Im Vorfeld eines Neubaus im Dorfkern von Jegenstorf führte der Archäologische Dienst des Kantons Bern im Frühjahr 2024 eine zweimonatige Grabung durch. Dabei kamen Reste aus der über tausendjährigen Vergangenheit von Jegenstorf zum Vorschein. Funde aus Jegenstorf und weiteren mittelalterlichen Dörfern sind seit dem 29. Oktober 2024 in der Ausstellung «Archäologie aktuell» im Bernischen Historischen Museum zu sehen.
Mitten in Jegenstorf stand neben der Dorfbäckerei ein Zelt. Darin nahmen Mitarbeitende des Archäologischen Dienstes des Kantons Bern Grabungen vor und sind dabei auf zahlreiche Gruben gestossen. Von diesen Resten der früh- und hochmittelalterlichen Siedlung wurden bereits 2006 bis 2010 im Radius von etwa 100 m Teile entdeckt und erforscht. Der geplante Neubau auf einer bisher als Parkplatz genutzten Fläche führte nun dazu, dass dieser dritte und neueste Teil aus der Frühzeit des Dorfes gefunden werden konnte.
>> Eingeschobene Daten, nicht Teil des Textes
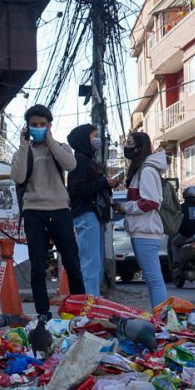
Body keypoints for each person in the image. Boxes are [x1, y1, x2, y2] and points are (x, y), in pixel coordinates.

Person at [11, 105, 85, 320]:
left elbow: (70, 165)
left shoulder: (60, 148)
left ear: (50, 126)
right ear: (27, 127)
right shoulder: (22, 152)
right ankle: (43, 313)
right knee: (37, 267)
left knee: (72, 263)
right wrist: (24, 145)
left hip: (60, 211)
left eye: (43, 124)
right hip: (34, 212)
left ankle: (79, 312)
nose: (39, 128)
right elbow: (17, 177)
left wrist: (50, 141)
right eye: (34, 125)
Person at [116, 131, 168, 308]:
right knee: (152, 278)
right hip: (142, 229)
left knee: (153, 278)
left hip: (145, 230)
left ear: (139, 147)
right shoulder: (144, 169)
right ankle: (161, 318)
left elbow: (150, 202)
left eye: (130, 143)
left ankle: (162, 319)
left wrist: (124, 207)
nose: (127, 147)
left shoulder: (146, 170)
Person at [67, 123, 119, 296]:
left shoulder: (89, 160)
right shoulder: (81, 160)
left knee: (94, 263)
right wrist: (103, 182)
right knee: (90, 264)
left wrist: (106, 183)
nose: (97, 139)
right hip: (86, 214)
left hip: (93, 215)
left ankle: (92, 301)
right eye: (94, 135)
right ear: (84, 139)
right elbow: (77, 189)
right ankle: (90, 305)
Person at [171, 186, 195, 268]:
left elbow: (176, 222)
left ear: (185, 195)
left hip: (186, 235)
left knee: (174, 244)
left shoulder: (181, 208)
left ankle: (176, 263)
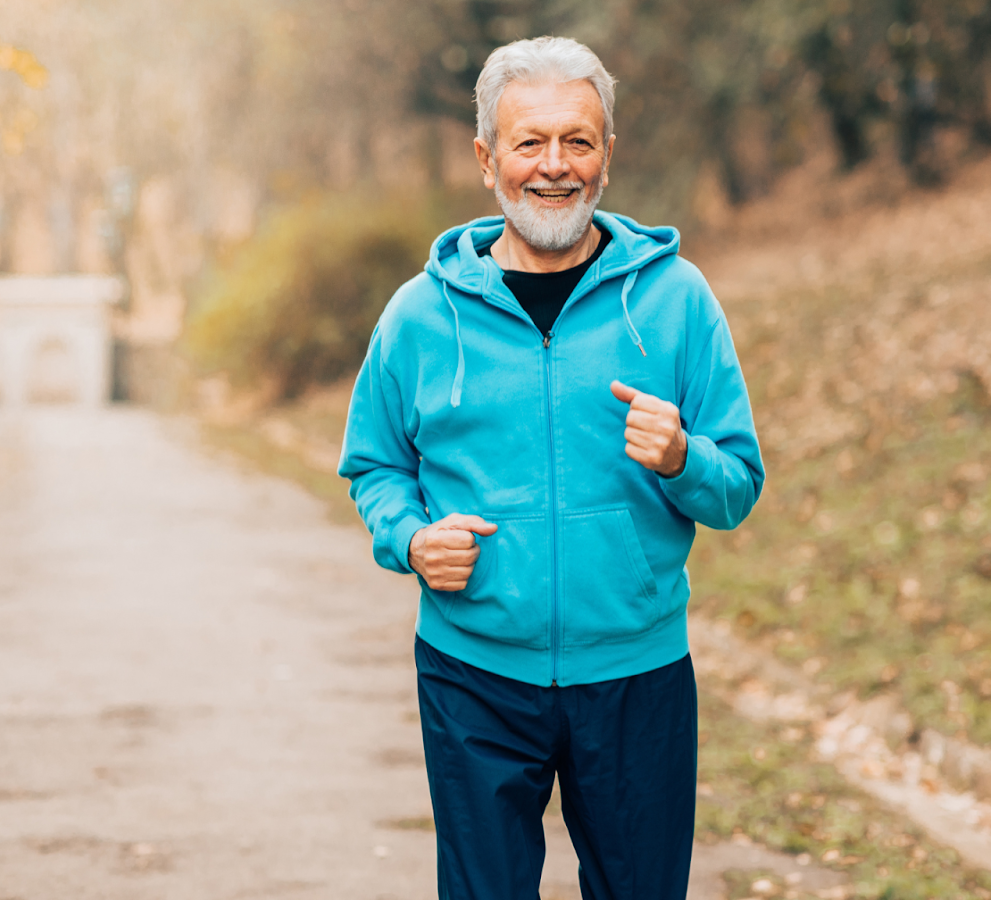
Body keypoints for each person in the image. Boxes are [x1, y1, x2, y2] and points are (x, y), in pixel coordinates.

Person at [338, 35, 765, 900]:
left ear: (609, 154)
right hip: (473, 675)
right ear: (486, 158)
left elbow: (738, 484)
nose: (553, 166)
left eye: (577, 139)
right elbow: (375, 465)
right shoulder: (420, 315)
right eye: (529, 141)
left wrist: (683, 458)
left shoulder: (677, 299)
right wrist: (411, 539)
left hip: (638, 674)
Die freigelegten Gruben hatten unterschiedliche Funktionen. Die grösseren sind als in den Boden eingetiefte Werkhütten zu deuten. Auf der nun untersuchten Fläche von 300 m2 fanden sich zwei vollständige sowie Reste von zwei weiteren solcher Hütten. In diesen Kleinbauten standen häufig Webstühle, denn die Erdfeuchte bot optimale Bedingungen für die Verarbeitung der Flachsfasern, also für die Leinenweberei. Daneben gibt es weitere Gruben, deren Funktion noch ungeklärt ist – es könnten Abfall- oder Werkgruben sein. Überraschenderweise befanden sich vier Gräber unter den Gruben.
Ausserdem kamen viele Pfostengruben zum Vorschein. Das sind Überreste von Wohn-, Werk- und Stallgebäuden aus Holz, deren tragende Konstruktionselemente Pfosten waren. Diese hat man für die Stabilität der Gebäude tief im Boden verankert. Die Entwicklung des Dorfes, veränderte Besitzverhältnisse oder einfach der direkte Erdkontakt, welcher die Holzpfosten verfaulen liess, führten zu Neubauten. Nach dem Entfernen des Bauholzes wurden die Pfostengruben aufgefüllt, und diese Auffüllung ist bis heute noch auf der Ausgrabung sichtbar. Die Nutzung dieser Flächen im Laufe der Jahrhunderte führte dazu, dass alle Reste von Böden und Feuerstellen verschwanden. Nur tief eingegrabene Bereiche und zufällig in die Gruben gelangte Funde überdauerten die Zeiten.
Das Früh- und Hochmittelalter war nicht von Überfluss geprägt. Alles, was gebraucht werden konnte, wurde lange gepflegt und nötigenfalls repariert. Fundstücke aus organischem Material wie Holz, Geflecht, Leder oder Textil sind längst im Boden vergangen. Aber auch Gefässe aus Keramik, welche sich gut im Boden erhalten, sind auf wenige Bruchstücke reduziert. Es ist zu vermuten, dass nur wenige Gefässe aus Keramik verwendet wurden oder deren Abfälle auf eine Art entsorgt wurden, die sie für die Archäologie unauffindbar macht.